Okay, we wanted to share this recipe less because of the ice cream, and more because of the chocolate coating. Chocolate sauce is a great thing, but isn't a thin, crackly chocolate shell a hundred times better?
Use whatever ice cream you want in this recipe; homemade is always good, of course, but if you're looking for a simpler project, just use your favorite store-bought brand.
Reprinted with permission from The Perfect Scoop: Ice Creams, Sorbets, Granitas, and Sweet Accompaniments by David Lebovitz, copyright © 2007. Published by Ten Speed Press, a division of Random House.
- 2 cups (500 ml) ice cream
- 6 ounces (170 g) bittersweet or semisweet chocolate, chopped
- 6 tablespoons (85 g) unsalted butter, cut into pieces
- 1 1/2 tablespoons light corn syrup
Line two large dinner plates with plastic wrap or parchment paper and put them in the freezer.
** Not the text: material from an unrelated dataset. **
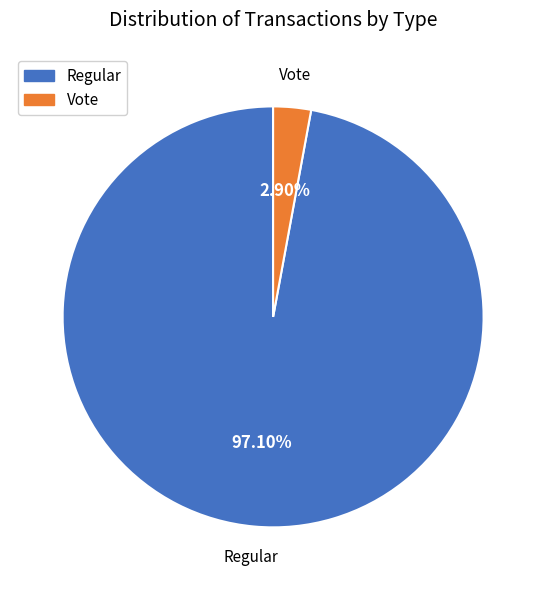

Count the number of slices in the pie.

2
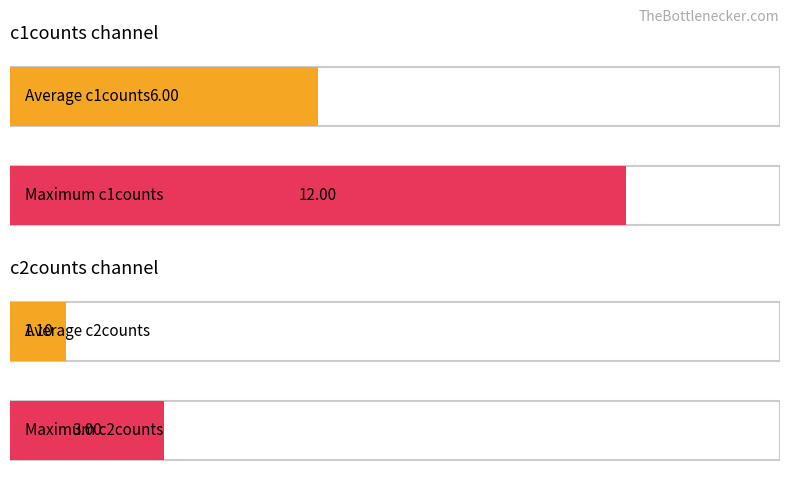

How many data points in c1counts are above 6?

8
Once the plates are chilled, use an ice cream scoop to make balls of your favorite ice cream, setting them on one of the plates. Take care that the scoops are solid and well formed, with no dangling bits of ice cream; use your hands if necessary. Freeze the ice cream scoops thoroughly.
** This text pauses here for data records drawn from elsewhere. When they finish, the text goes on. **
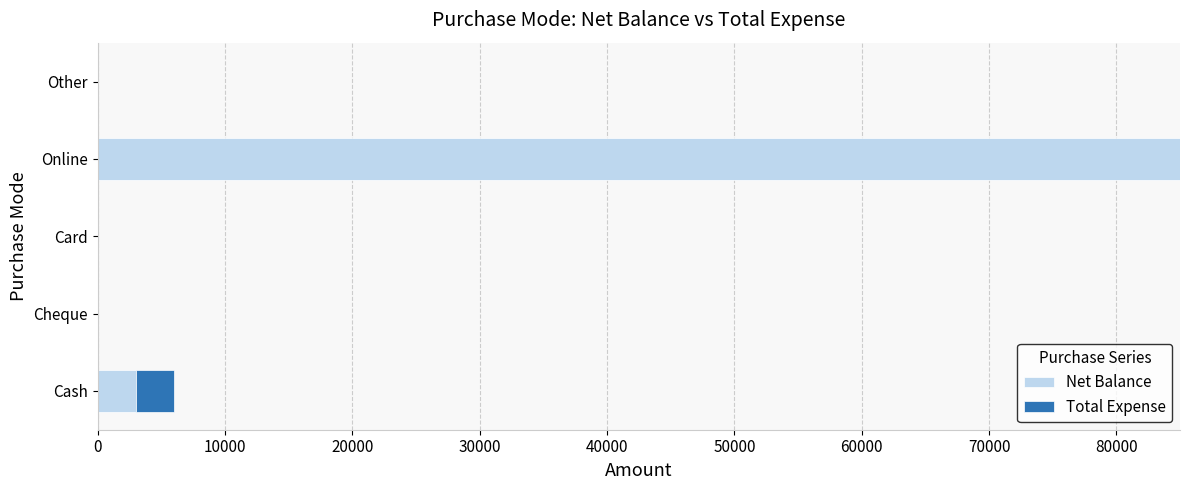

The Net Balance series shows 52834 at Other. True or false?

False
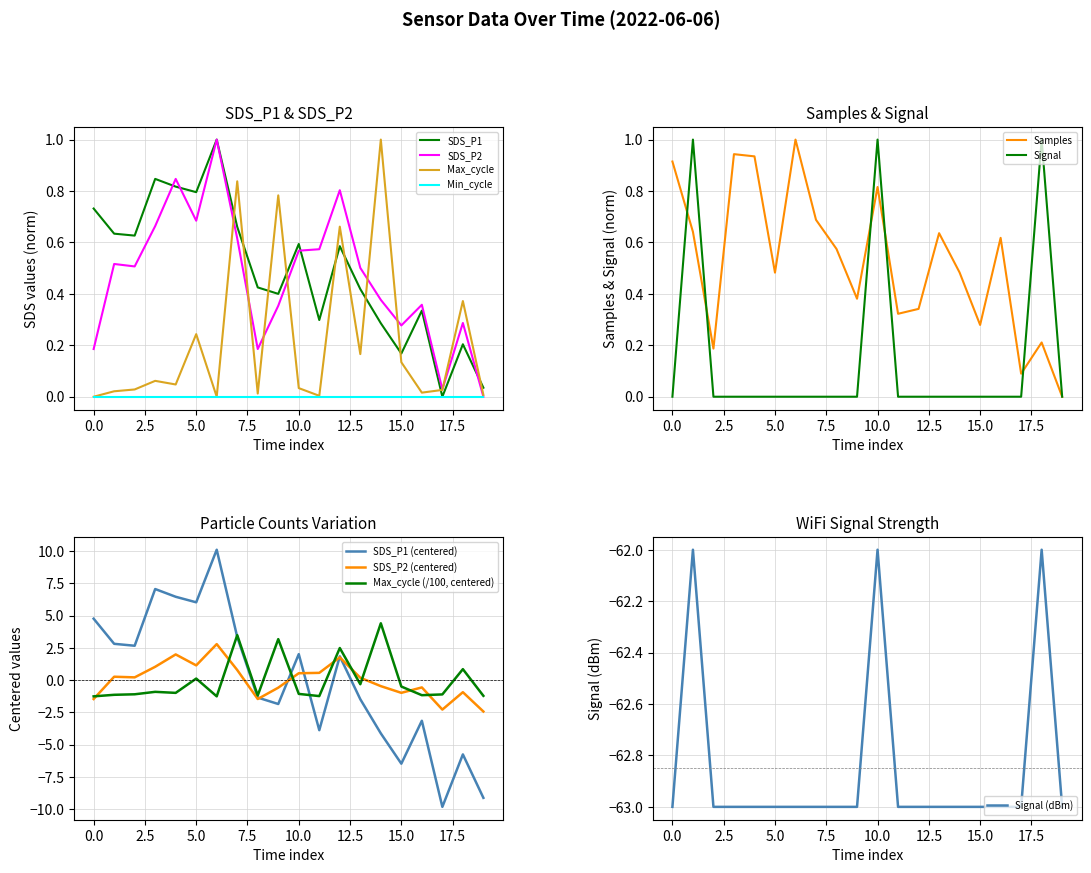

What is the difference between the maximum and second lowest values in the SDS_P2 series?

5.1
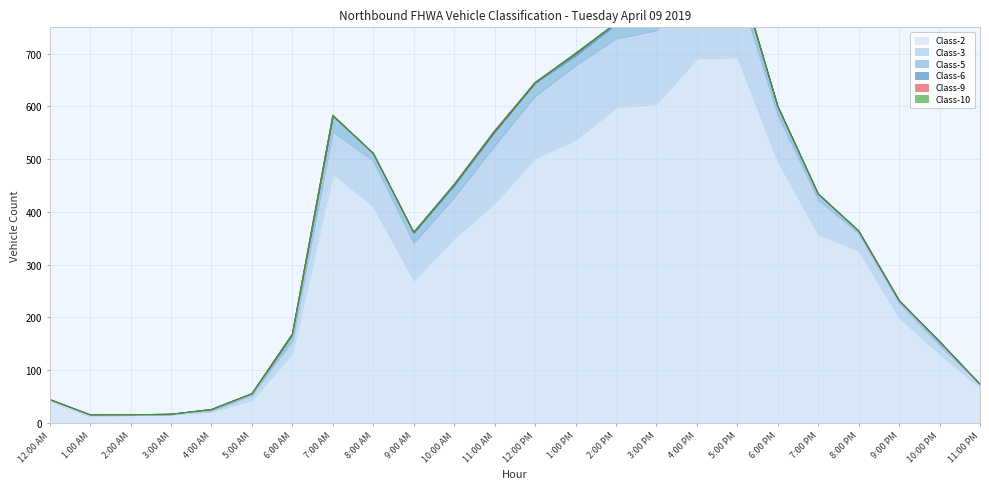

Reading left to right, list all the values displayed in this chart.

Class-2: 41	12	14	15	21	43	132	472	410	270	350	417	502	537	598	605	691	693	496	357	326	199	130	66
Class-3: 3	2	1	1	1	10	24	80	87	71	78	109	118	141	131	139	148	138	88	66	33	29	17	7
Class-5: 0	1	0	0	3	2	11	29	14	19	22	26	25	18	27	33	28	26	15	11	4	4	7	0
Class-6: 0	0	0	0	0	0	1	2	0	1	1	0	0	4	1	1	4	2	1	0	1	0	0	0
Class-9: 0	0	0	0	0	0	0	0	0	0	1	1	0	0	1	0	0	0	0	0	0	0	0	0
Class-10: 0	0	0	0	0	0	0	0	0	0	0	1	0	1	0	0	1	2	1	0	0	0	0	0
To dip the Tartufi, melt the chocolate, butter, and corn syrup in a medium bowl set over a pan of simmering water. Once the chocolate is melted and the mixture is smooth, remove the bowl of chocolate from the improvised double boiler. Remove the ice cream balls from the freezer, and the second plate as well.
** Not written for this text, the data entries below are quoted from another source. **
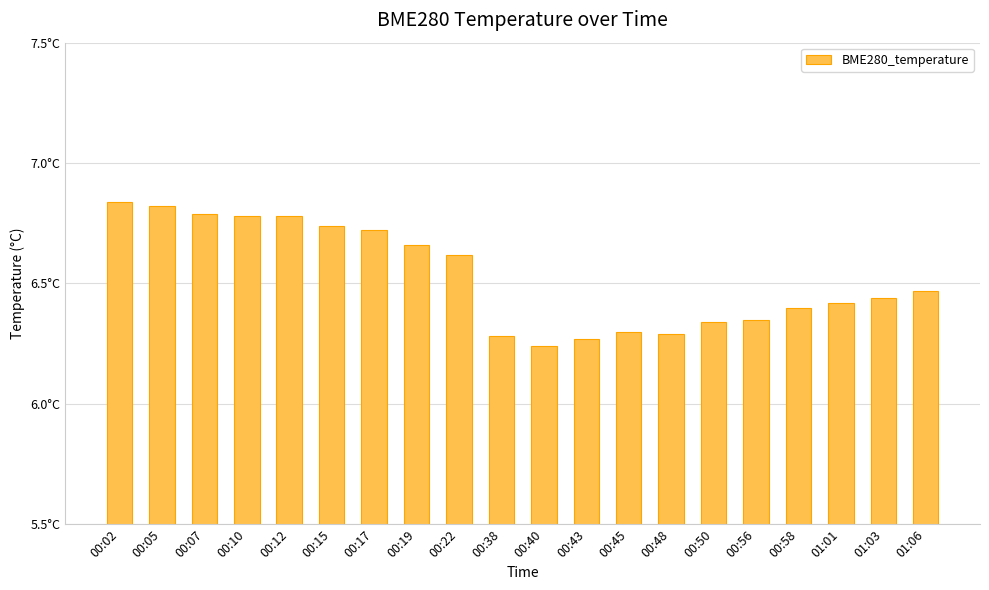

Reading left to right, list all the values displayed in this chart.

00:02=6.8	00:05=6.8	00:07=6.8	00:10=6.8	00:12=6.8	00:15=6.7	00:17=6.7	00:19=6.7	00:22=6.6	00:38=6.3	00:40=6.2	00:43=6.3	00:45=6.3	00:48=6.3	00:50=6.3	00:56=6.3	00:58=6.4	01:01=6.4	01:03=6.4	01:06=6.5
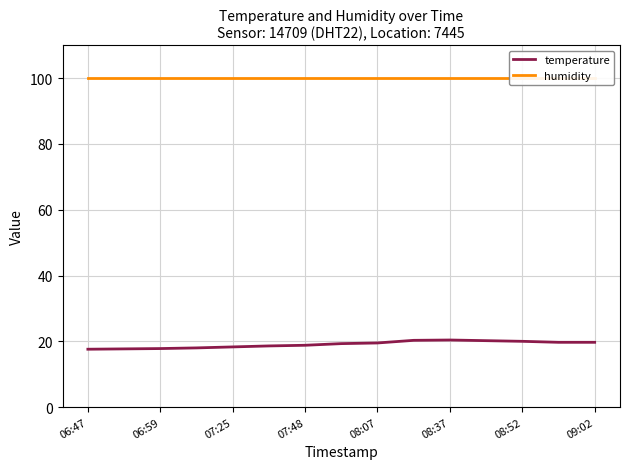

What is the value of the humidity point at the 13th from the left?

99.9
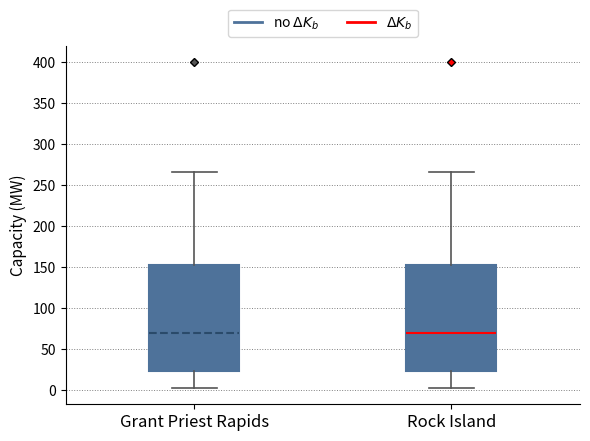

Reading left to right, transcribe this box plot: for each box, give where its median line is, the range the box spans, and where its two whiskers end, as read against the y-axis. The values are not printed on the chart, so give them approximately, as read against the axis.

Grant Priest Rapids: median 70, box 25 to 155, whiskers 5 to 265
Rock Island: median 70, box 25 to 155, whiskers 5 to 265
Here the trick is to going to be to try to get as thin a shell as possible around the ice cream. Using two soup spoons, drop a frozen scoop of ice cream into the melted chocolate mixture and toss it quickly until it’s coated. Transfer it onto the unused dinner plate. Repeat with the remaining scoops of ice cream, then return the scoops to the freezer until ready to serve.